Comment apprendre aux enfants et adolescent-e-s à gérer l’argent de manière responsable? Et comment leur éviter de tomber plus tard dans le piège de la dette? Il est important que les parents montrent l’exemple, mais cela ne suffit pas.

Texte : Muriel Raemy, paru dans moneta 1/2021

«Il n’y a pas de juste ou faux, mais une règle qui brise les tabous: on doit parler d’argent! Il importe que les parents en discutent concrètement et ouvertement, même si j’ai constaté que c’est plutôt rarement le cas au sein des familles.» Caroline Henchoz, sociologue, maîtresse d’enseignement et de recherche à l’Université de Fribourg et professeure à la Haute école de travail social (HES SO) Valais, s’intéresse aux familles par le biais de l’argent depuis plus de vingt ans. Elle reste un peu isolée dans son champ d’études, l’influence exercée par les parents sur la culture financière de leurs enfants ayant peu fait l’objet de recherches systématiques. Les siennes ont montré que les connaissances financières ne s’acquièrent pas seulement par une éducation explicite, car les jeunes apprennent beaucoup par imitation et ex-périmentation, le plus souvent par l’ouverture d’un compte épargne ou l’attribution d’argent de poche. «Selon sa «philosophie» chaque famille va le faire à sa manière: donner des sommes limitées, conditionner l’argent de poche aux services rendus ou négocier un achat lié aux besoins, par exemple. Les parents transmettent ainsi leurs valeurs, mais pas leurs savoir-faire en matière de gestion ou de budget.» Pour la sociologue, l’école a ici clairement un rôle à jouer.

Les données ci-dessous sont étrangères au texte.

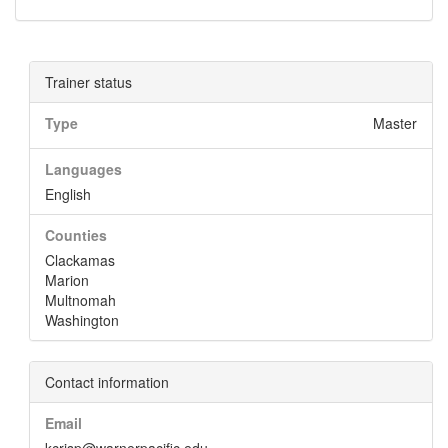
Trainer status
Type
Master
Languages
English
Counties
Clackamas
Marion
Multnomah
Washington
Contact information
Email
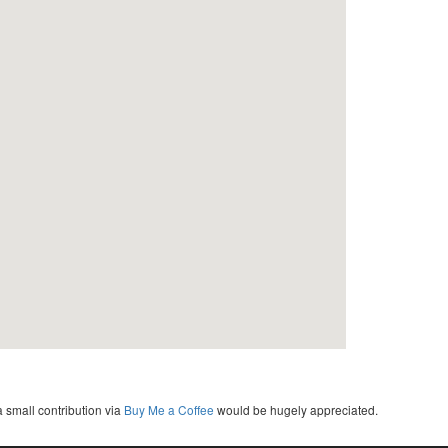
a small contribution via
Buy Me a Coffee
would be hugely appreciated.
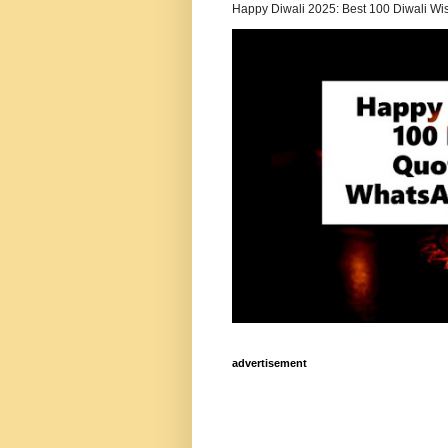
Happy Diwali 2025: Best 100 Diwali Wi
advertisement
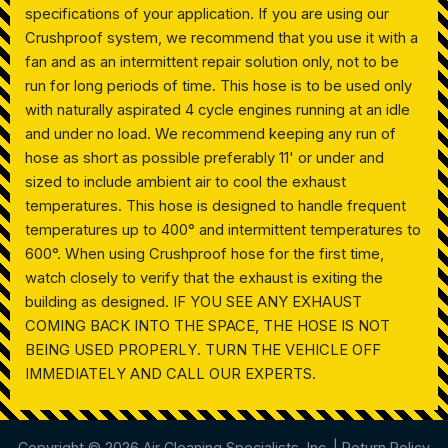
specifications of your application. If you are using our
Crushproof system, we recommend that you use it with a
fan and as an intermittent repair solution only, not to be
run for long periods of time. This hose is to be used only
with naturally aspirated 4 cycle engines running at an idle
and under no load. We recommend keeping any run of
hose as short as possible preferably 11' or under and
sized to include ambient air to cool the exhaust
temperatures. This hose is designed to handle frequent
temperatures up to 400° and intermittent temperatures to
600°. When using Crushproof hose for the first time,
watch closely to verify that the exhaust is exiting the
building as designed. IF YOU SEE ANY EXHAUST
COMING BACK INTO THE SPACE, THE HOSE IS NOT
BEING USED PROPERLY. TURN THE VEHICLE OFF
IMMEDIATELY AND CALL OUR EXPERTS.
Copyright © 2026 Air Cleaning Specialists, Inc. |
Return Policy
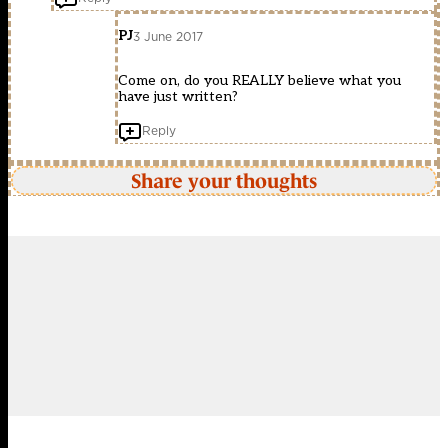
PJ
3 June 2017
Come on, do you REALLY believe what you
have just written?
Reply
Share your thoughts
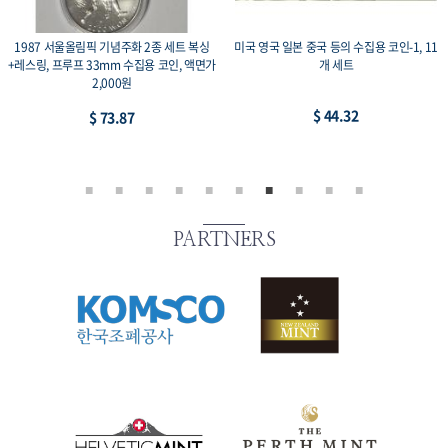
1987 서울올림픽 기념주화 2종 세트 복싱
미국 영국 일본 중국 등의 수집용 코인-1, 11
+레스링, 프루프 33mm 수집용 코인, 액면가
개 세트
2,000원
$ 44.32
$ 73.87
PARTNERS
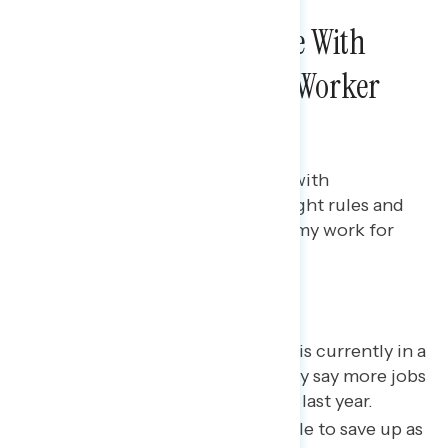
NATIONAL SURVEYS
Americans Agree More With
Pro-Regulation, Pro-Worker
Messaging
Bryan Bennett
MARCH 17, 2023
Two in three Americans agree with
messaging that “we need the right rules and
regulations to make the economy work for
everyone”
Key takeaways
Two in three believe the U.S. is currently in a
recession; however, a plurality say more jobs
were created than lost in the last year.
Majorities report being unable to save up as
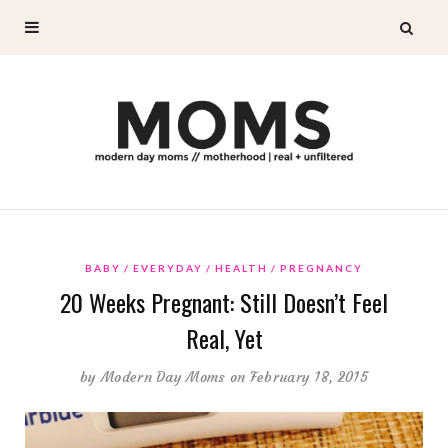
BABY
EVERYDAY
HEALTH
PREGNANCY
20 Weeks Pregnant: Still Doesn’t Feel
Real, Yet
by
Modern Day Moms
on February 18, 2015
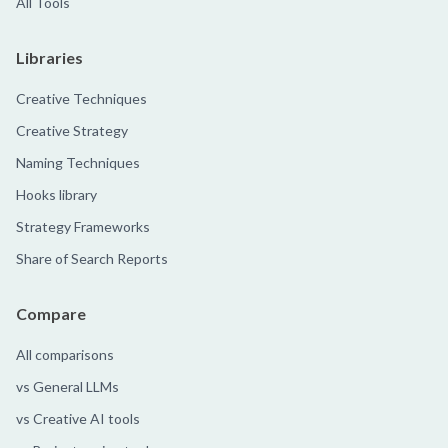
All Tools
Libraries
Creative Techniques
Creative Strategy
Naming Techniques
Hooks library
Strategy Frameworks
Share of Search Reports
Compare
All comparisons
vs General LLMs
vs Creative AI tools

Un apprentissage comme un autre

Les initiatives visant à encourager les compétences pécuniaires se sont multipliées ces dernières années. Au plan international, ce sont en particulier les activités de la Banque mondiale et de l’OCDE qui sont pionnières, entre autres avec le projet PISA en 2012, qui avait pour but d’évaluer en Europe le niveau de culture financière des élèves de 15 ans. Conclusion importante de ces diverses études: des formes de compréhension sont présentes dès les premiers stades du développement des tout petits, et, par tâtonnements successifs, les enfants et les jeunes acquièrent un discernement à la fois plus global et plus nuancé de ces questions. Mais c’est véritablement à partir de la phase de vie qui commence à la fin du secondaire I, vers 15 ans environ, et surtout du secondaire II (apprentissage ou études) que les notions complexes et essentielles de la finance peuvent être pleinement assimilées.